• **WHAT YOU SHOULD DO**
Please pull out the text from each of the rows below and reproduce it line for line, changing nothing.
START DATASET EXTRACT
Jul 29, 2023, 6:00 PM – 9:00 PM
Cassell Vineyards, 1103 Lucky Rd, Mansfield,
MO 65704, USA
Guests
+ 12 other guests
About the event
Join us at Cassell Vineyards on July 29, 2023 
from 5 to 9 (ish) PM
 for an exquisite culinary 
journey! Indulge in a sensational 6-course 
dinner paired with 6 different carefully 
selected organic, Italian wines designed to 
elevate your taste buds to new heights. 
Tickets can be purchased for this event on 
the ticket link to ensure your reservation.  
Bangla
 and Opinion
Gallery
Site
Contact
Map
END DATASET EXTRACT
• **FINISHED TASK**
Jul 29, 2023, 6:00 PM – 9:00 PM
Cassell Vineyards, 1103 Lucky Rd, Mansfield,
MO 65704, USA
Guests
+ 12 other guests
About the event
Join us at Cassell Vineyards on July 29, 2023 
from 5 to 9 (ish) PM
 for an exquisite culinary 
journey! Indulge in a sensational 6-course 
dinner paired with 6 different carefully 
selected organic, Italian wines designed to 
elevate your taste buds to new heights. 
Tickets can be purchased for this event on 
the ticket link to ensure your reservation.  
Bangla
 and Opinion
Gallery
Site
Contact
Map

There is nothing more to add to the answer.